Petitioner’s state habeas application filed on January 20, 2015, nearly a year after limitations
had already expired did not operate to toll the limitations period under the statutory provision. Scott
v. Johnson, 227 F.3d 260, 263 (5th Cir. 2000). Therefore, Petitioner’s petition is untimely unless he
can demonstrate that he is entitled to tolling as a matter of equity.
For equitable tolling to apply, a petitioner must show “(1) that he has been pursuing his rights
diligently and (2) that some extraordinary circumstance stood in his way” and prevented him from
filing a timely petition or he can make a convincing showing that he is actually innocent of the crime
for which he was convicted. McQuiggin v. Perkins, — U.S. —, 133 S. Ct. 1924, 1928 (2013);
Holland v. Florida, 560 U.S. 631, 649 (2010) (quoting Pace v. DiGuglielmo, 544 U.S. 408 (2005)).

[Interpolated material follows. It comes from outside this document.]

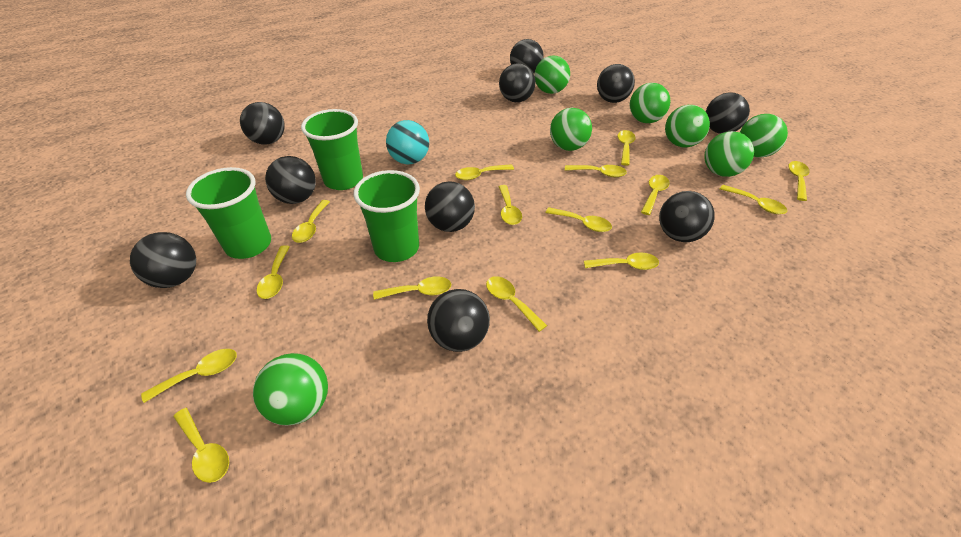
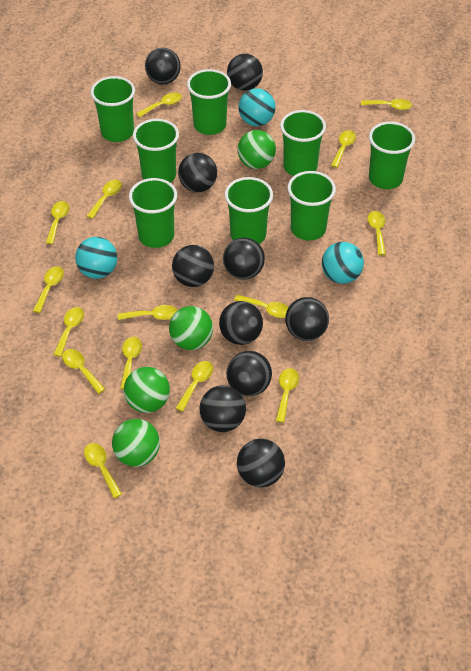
green ball: 7 -> 4
green cup: 3 -> 8
turquoise ball: 1 -> 3

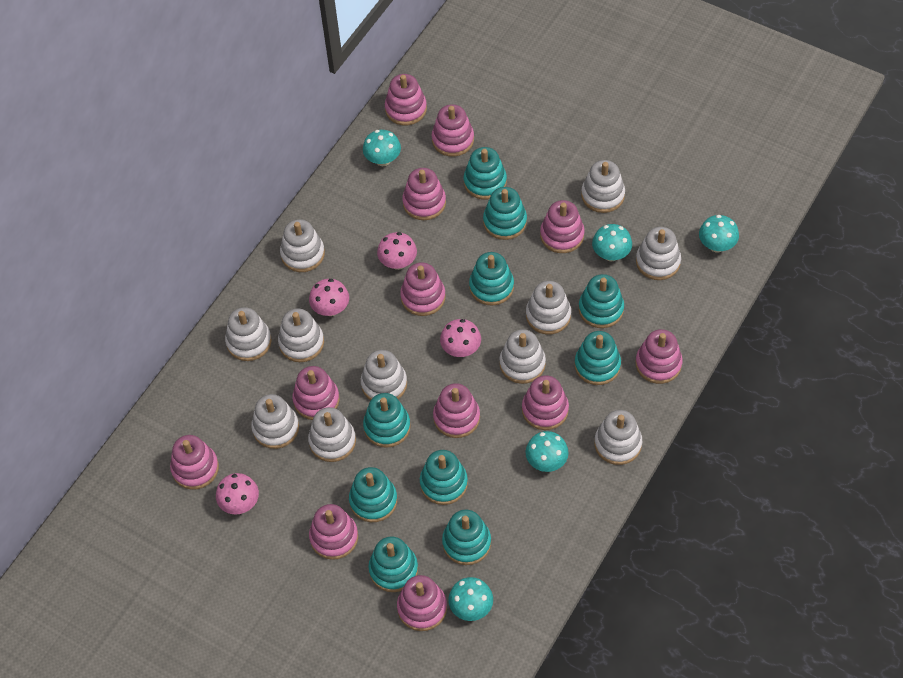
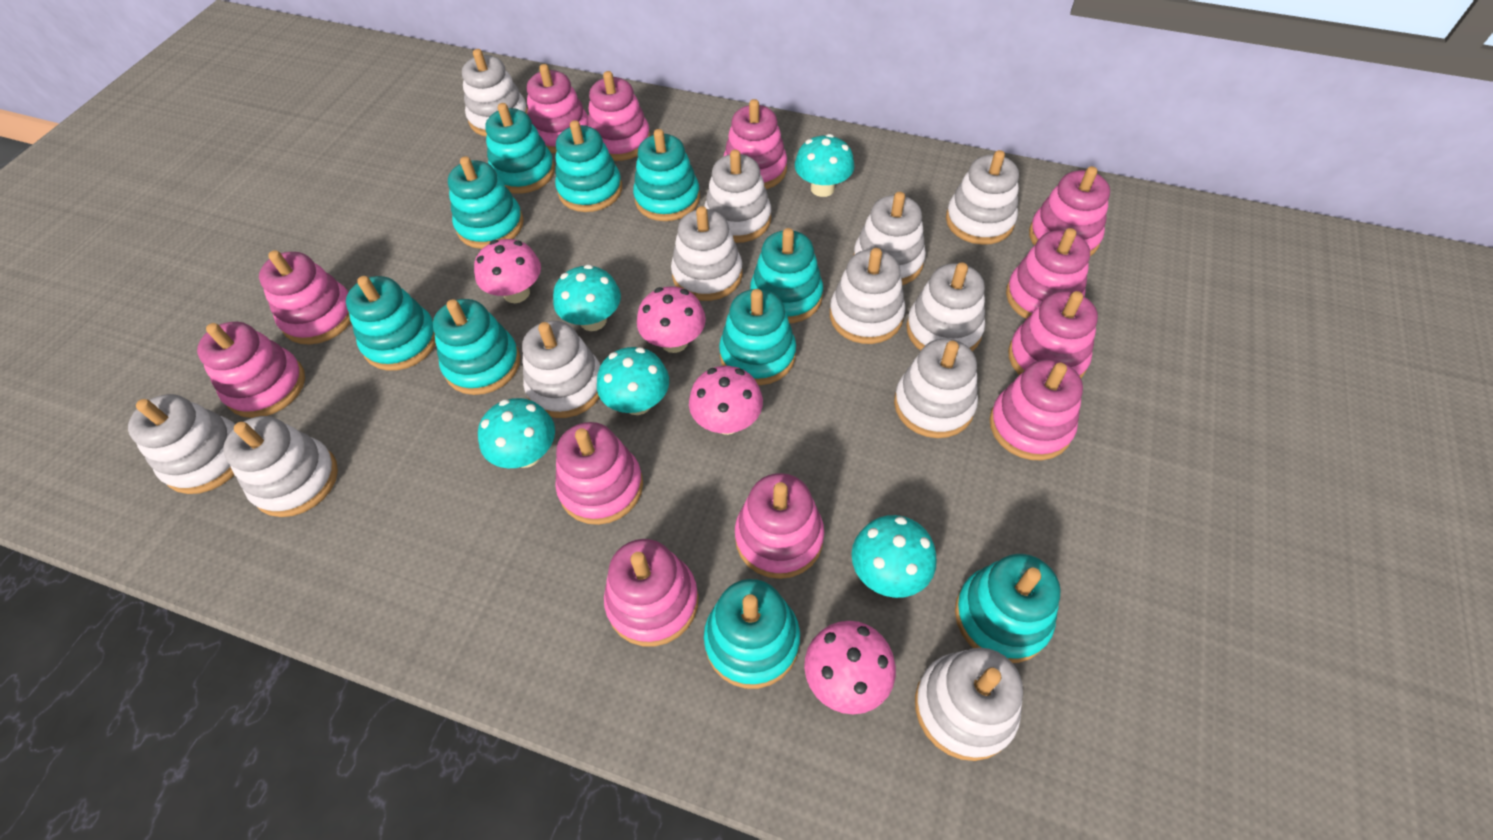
white stacking toy: 11 -> 12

Ignorance of the law, pro se status, incarceration, prison lockdowns, and limited access to legal
materials are common problems for inmates seeking postconviction habeas relief and do not
constitute extraordinary circumstances warranting equitable tolling. Felder v. Johnson, 204 F.3d 168,
171 (5th Cir. 2000); Turner v. Johnson, 177 F.3d 390, 391-92 (5th Cir. 1999); Akins v. United States,
204 F.3d 1086, 1089-90 (11th Cir. 2000). Petitioner does not demonstrate that exceptional
circumstances prevented him from filing a timely petition or make any reference to actual innocence
in his petition.
Accordingly, Petitioner’s federal petition was due on or before February 14, 2014. His
petition filed on January 12, 2016, is therefore untimely.
For the reasons discussed, the petition for a writ of habeas corpus pursuant to 28 U.S.C. §
2241 is DISMISSED as time-barred. Further, for the reasons discussed, a certificate of appealability
SO ORDERED on this 28th day of March, 2017.